Michio Kaku: Is God a Mathematician? | Big Think
Some people ask the question of what good is math? What is the relationship between math and physics? Well, sometimes math leads. Sometimes physics leads. Sometimes they come together because, of course, there’s a use for the mathematics.
For example, in the 1600s, Isaac Newton asked a simple question: if an apple falls, then does the moon also fall? That is perhaps one of the greatest questions ever asked by a member of Homo sapiens since the six million years since we parted ways with the apes. If an apple falls, does the moon also fall? Isaac Newton said yes, the moon falls because of the Inverse Square Law. So does an apple. He had a unified theory of the heavens, but he didn't have the mathematics to solve the falling moon problem.
So what did he do? He invented calculus. So calculus is a direct consequence of solving the falling moon problem. In fact, when you learn calculus for the first time, what is the first thing you do? The first thing you do with calculus is you calculate the motion of falling bodies, which is exactly how Newton calculated the falling moon, which opened up celestial mechanics.
So here is a situation where math and physics were almost conjoined like Siamese twins, born together for a very practical question: how do you calculate the motion of celestial bodies? Then here comes Einstein asking a different question, and that is, what is the nature and origin of gravity? Einstein said that gravity is nothing but the byproduct of curved space.
So why am I sitting in this chair? A normal person would say I'm sitting in this chair because gravity pulls me to the ground, but Einstein said no, no, no, there is no such thing as gravitational pull; the earth has curved the space over my head and around my body, so space is pushing me into my chair. So to summarize Einstein's theory, gravity does not pull; space pushes.
But, you see, the pushing of the fabric of space and time requires differential calculus. That is the language of curved surfaces, differential calculus, which you learn in fourth year calculus. So again, here is a situation where math and physics were very closely combined, but this time math came first. The theory of curved surfaces came first. Einstein took that theory of curved surfaces and then imported it into physics.

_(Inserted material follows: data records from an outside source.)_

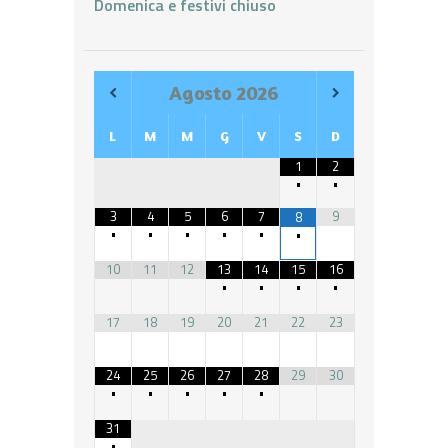
Domenica e festivi chiuso
Agosto
2026
L
M
M
G
V
S
D
1
2
•
•
3
4
5
6
7
9
8
•
•
•
•
•
•
10
11
12
13
14
15
16
•
•
•
•
17
18
19
20
21
22
23
24
25
26
27
28
29
30
•
•
•
•
•
31
•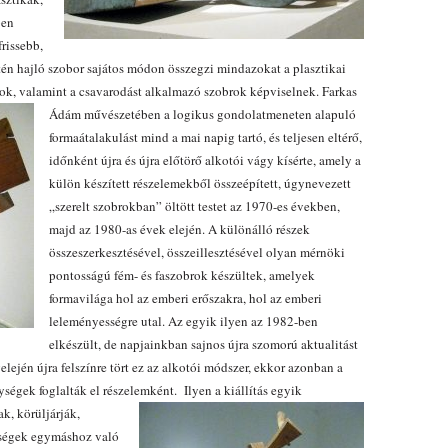
ben
rissebb,
tén hajló szobor sajátos módon összegzi mindazokat a plasztikai
ok, valamint a csavarodást alkalmazó szobrok képviselnek.
Farkas
Ádám művészetében a logikus gondolatmeneten alapuló
formaátalakulást mind a mai napig tartó, és teljesen eltérő,
időnként újra és újra előtörő alkotói vágy kísérte, amely a
külön készített részelemekből összeépített, úgynevezett
„szerelt szobrokban” öltött testet az 1970-es években,
majd az 1980-as évek elején. A különálló részek
összeszerkesztésével, összeillesztésével olyan mérnöki
pontosságú fém- és faszobrok készültek, amelyek
formavilága hol az emberi erőszakra, hol az emberi
leleményességre utal. Az egyik ilyen az 1982-ben
elkészült, de napjainkban sajnos újra szomorú aktualitást
elején újra felszínre tört ez az alkotói módszer, ekkor azonban a
gységek foglalták el részelemként.
Ilyen a kiállítás egyik
k, körüljárják,
gységek egymáshoz való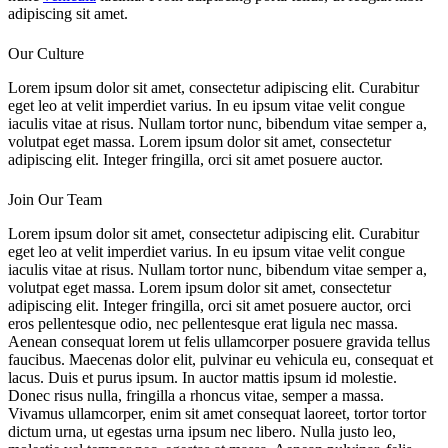
adipiscing sit amet.
Our Culture
Lorem ipsum dolor sit amet, consectetur adipiscing elit. Curabitur
eget leo at velit imperdiet varius. In eu ipsum vitae velit congue
iaculis vitae at risus. Nullam tortor nunc, bibendum vitae semper a,
volutpat eget massa. Lorem ipsum dolor sit amet, consectetur
adipiscing elit. Integer fringilla, orci sit amet posuere auctor.
Join Our Team
Lorem ipsum dolor sit amet, consectetur adipiscing elit. Curabitur
eget leo at velit imperdiet varius. In eu ipsum vitae velit congue
iaculis vitae at risus. Nullam tortor nunc, bibendum vitae semper a,
volutpat eget massa. Lorem ipsum dolor sit amet, consectetur
adipiscing elit. Integer fringilla, orci sit amet posuere auctor, orci
eros pellentesque odio, nec pellentesque erat ligula nec massa.
Aenean consequat lorem ut felis ullamcorper posuere gravida tellus
faucibus. Maecenas dolor elit, pulvinar eu vehicula eu, consequat et
lacus. Duis et purus ipsum. In auctor mattis ipsum id molestie.
Donec risus nulla, fringilla a rhoncus vitae, semper a massa.
Vivamus ullamcorper, enim sit amet consequat laoreet, tortor tortor
dictum urna, ut egestas urna ipsum nec libero. Nulla justo leo,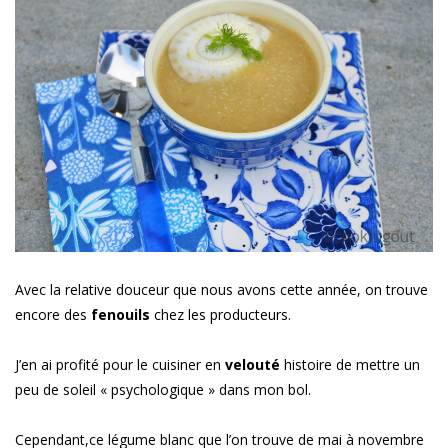
Avec la relative douceur que nous avons cette année, on trouve
encore des
fenouils
chez les producteurs.
J’en ai profité pour le cuisiner en
velouté
histoire de mettre un
peu de soleil « psychologique » dans mon bol.
Cependant,ce légume blanc que l’on trouve de mai à novembre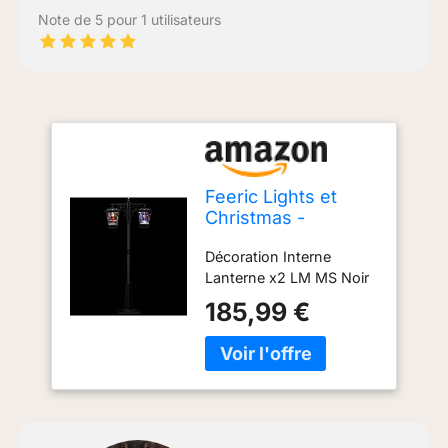
Note de 5 pour 1 utilisateurs
Feeric Lights et
Christmas -
Décoration Interne
Décoration Interne
Lanterne x2 LM ms
Lanterne x2 LM MS Noir
Noir
185,99 €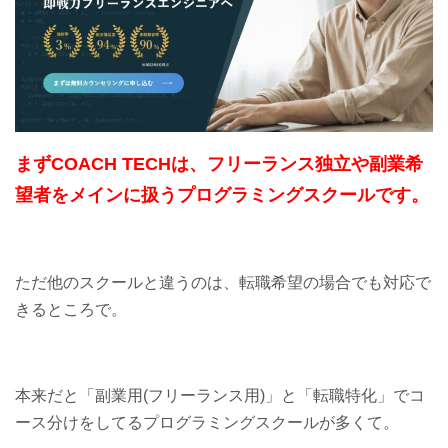
まずCOACH TECHは、フリーランス独立や副業希
望者をメインに扱うプログラミングスクールです。
ただ他のスクールと違うのは、転職希望の場合でも対応で
きるところで。
本来だと「副業用(フリーランス用)」と「転職特化」でコ
ース分けをしてるプログラミングスクールが多くて。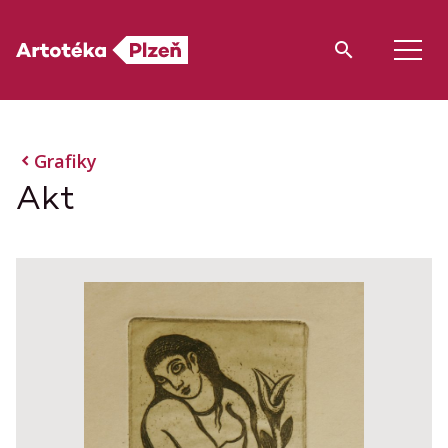
Grafiky
Akt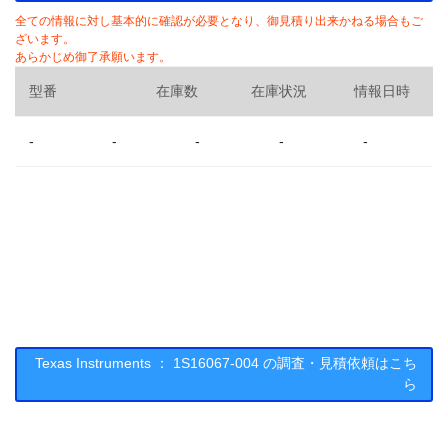
全ての情報に対し基本的に確認が必要となり、御見積り出来かねる場合もご
ざいます。
あらかじめ御了承願います。
型番
在庫数
在庫状況
情報日時
-
-
-
-
-
Texas Instruments ： 1S16067-004 の調査・見積依頼はこち
ら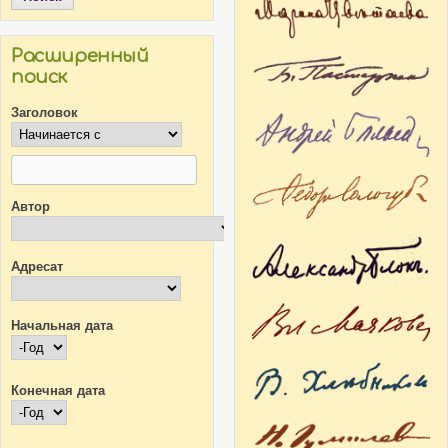
Расширенный
поиск
Заголовок
Автор
Адресат
Начальная дата
Начальная дата
Год
Конечная дата
Конечная дата
Год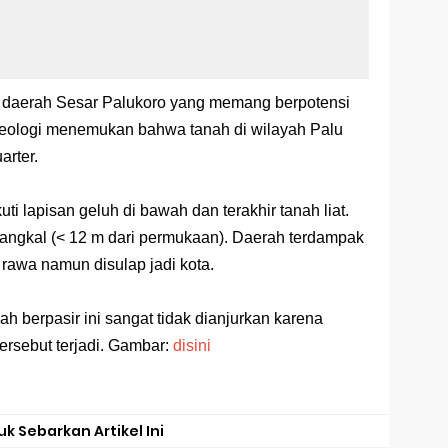
a daerah Sesar Palukoro yang memang berpotensi
 geologi menemukan bahwa tanah di wilayah Palu
arter.
uti lapisan geluh di bawah dan terakhir tanah liat.
 dangkal (< 12 m dari permukaan). Daerah terdampak
 rawa namun disulap jadi kota.
h berpasir ini sangat tidak dianjurkan karena
tersebut terjadi. Gambar:
disini
uk Sebarkan Artikel Ini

Now we have string theory. It turns out that 100 years ago math and physics parted ways. In fact, when Einstein proposed special relativity in 1905, that was also around the time of the birth of topology, the topology of hyper-dimensional objects, spheres in 10, 11, 12, 26, whatever dimension you want, so physics and mathematics parted ways.
Math went into hyperspace and mathematicians said to themselves, aha, finally we have found an area of mathematics that has no physical application whatsoever. Mathematicians pride themselves on being useless. They love being useless. It's a badge of courage being useless, and they said the most useless thing of all is a theory of differential topology and higher dimensions.

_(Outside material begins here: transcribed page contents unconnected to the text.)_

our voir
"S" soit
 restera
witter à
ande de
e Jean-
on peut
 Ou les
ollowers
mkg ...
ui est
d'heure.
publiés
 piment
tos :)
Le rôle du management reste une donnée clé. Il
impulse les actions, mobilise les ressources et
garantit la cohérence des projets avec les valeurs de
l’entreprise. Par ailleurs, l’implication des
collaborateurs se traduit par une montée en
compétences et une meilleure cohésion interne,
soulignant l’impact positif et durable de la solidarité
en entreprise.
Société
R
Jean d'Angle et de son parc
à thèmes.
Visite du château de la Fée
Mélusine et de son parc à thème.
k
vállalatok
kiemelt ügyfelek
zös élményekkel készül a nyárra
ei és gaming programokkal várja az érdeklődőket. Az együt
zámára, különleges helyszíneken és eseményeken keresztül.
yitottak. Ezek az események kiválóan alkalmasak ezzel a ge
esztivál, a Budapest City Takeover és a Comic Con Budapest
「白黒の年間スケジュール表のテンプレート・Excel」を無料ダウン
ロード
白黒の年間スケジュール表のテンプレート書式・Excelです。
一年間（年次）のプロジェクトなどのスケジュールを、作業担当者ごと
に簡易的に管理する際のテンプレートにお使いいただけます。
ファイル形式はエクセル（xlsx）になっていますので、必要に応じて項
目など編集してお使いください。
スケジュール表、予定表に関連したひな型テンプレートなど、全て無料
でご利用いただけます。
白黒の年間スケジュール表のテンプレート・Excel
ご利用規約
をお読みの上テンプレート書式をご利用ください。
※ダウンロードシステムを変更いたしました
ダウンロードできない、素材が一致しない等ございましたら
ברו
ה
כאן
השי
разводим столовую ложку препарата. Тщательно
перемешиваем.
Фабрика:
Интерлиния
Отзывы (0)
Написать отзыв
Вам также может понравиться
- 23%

Well, physics plotted along for many decades. We worked out atomic bombs. We worked out stars. We worked out laser beams, but recently we discovered string theory, and string theory exists in 10 and 11 dimensional hyperspace. Not only that, but these dimensions are super. They're super symmetric. A new kind of numbers that mathematicians never talked about evolved within string theory. That's how we call it “super string theory.”

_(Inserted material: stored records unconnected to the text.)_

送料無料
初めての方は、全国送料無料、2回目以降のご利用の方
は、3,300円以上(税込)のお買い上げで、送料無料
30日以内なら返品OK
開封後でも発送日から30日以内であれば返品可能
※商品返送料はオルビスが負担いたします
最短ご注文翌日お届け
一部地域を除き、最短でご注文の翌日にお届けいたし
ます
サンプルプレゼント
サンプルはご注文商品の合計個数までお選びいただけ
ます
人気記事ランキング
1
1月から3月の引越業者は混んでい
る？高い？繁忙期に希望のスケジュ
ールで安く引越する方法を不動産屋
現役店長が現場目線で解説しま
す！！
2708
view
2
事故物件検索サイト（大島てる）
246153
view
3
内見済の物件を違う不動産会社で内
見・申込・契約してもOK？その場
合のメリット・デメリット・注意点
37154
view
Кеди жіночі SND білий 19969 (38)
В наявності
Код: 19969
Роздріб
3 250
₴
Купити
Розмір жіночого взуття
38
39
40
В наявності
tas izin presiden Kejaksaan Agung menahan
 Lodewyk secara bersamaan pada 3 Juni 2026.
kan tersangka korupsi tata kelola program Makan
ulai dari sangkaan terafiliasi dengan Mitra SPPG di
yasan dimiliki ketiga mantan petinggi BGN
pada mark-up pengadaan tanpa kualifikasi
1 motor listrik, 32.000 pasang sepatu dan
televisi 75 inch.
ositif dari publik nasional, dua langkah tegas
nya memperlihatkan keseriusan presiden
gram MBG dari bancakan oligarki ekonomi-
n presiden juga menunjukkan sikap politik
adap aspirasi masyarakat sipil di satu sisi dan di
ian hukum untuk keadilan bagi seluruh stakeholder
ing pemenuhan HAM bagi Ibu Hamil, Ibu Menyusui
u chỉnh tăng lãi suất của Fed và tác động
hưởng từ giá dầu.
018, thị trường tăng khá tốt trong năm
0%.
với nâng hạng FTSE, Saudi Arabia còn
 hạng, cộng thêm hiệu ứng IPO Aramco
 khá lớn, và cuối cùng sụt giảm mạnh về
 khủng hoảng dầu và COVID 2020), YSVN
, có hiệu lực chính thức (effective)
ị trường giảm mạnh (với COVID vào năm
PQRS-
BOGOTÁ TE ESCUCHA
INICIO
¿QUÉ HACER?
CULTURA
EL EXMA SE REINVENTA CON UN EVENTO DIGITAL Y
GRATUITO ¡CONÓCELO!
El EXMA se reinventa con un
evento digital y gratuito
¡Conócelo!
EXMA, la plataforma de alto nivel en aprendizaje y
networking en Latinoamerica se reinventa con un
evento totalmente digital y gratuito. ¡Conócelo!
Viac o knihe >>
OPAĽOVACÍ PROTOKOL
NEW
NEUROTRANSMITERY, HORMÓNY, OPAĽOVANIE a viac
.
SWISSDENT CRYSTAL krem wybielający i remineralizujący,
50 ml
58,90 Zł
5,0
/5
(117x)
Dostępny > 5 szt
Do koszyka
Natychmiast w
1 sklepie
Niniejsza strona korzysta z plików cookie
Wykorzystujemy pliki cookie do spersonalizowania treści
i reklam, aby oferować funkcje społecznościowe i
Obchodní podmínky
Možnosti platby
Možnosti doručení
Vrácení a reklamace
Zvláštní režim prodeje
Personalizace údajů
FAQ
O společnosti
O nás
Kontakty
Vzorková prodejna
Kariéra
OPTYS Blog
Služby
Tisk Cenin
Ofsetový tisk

Well, the mathematicians were floored. They were shocked because all of a sudden out of physics came new mathematics: super numbers, super topology, super differential geometry. All of a sudden we had super symmetric theories coming out of physics that then revolutionized mathematics, and so the goal of physics we believe is to find an equation perhaps no more than one inch long which will allow us to unify all the forces of nature and allow us to read the mind of God.
And what is the key to that one inch equation? Super symmetry, a symmetry that comes out of physics, not mathematics, and h...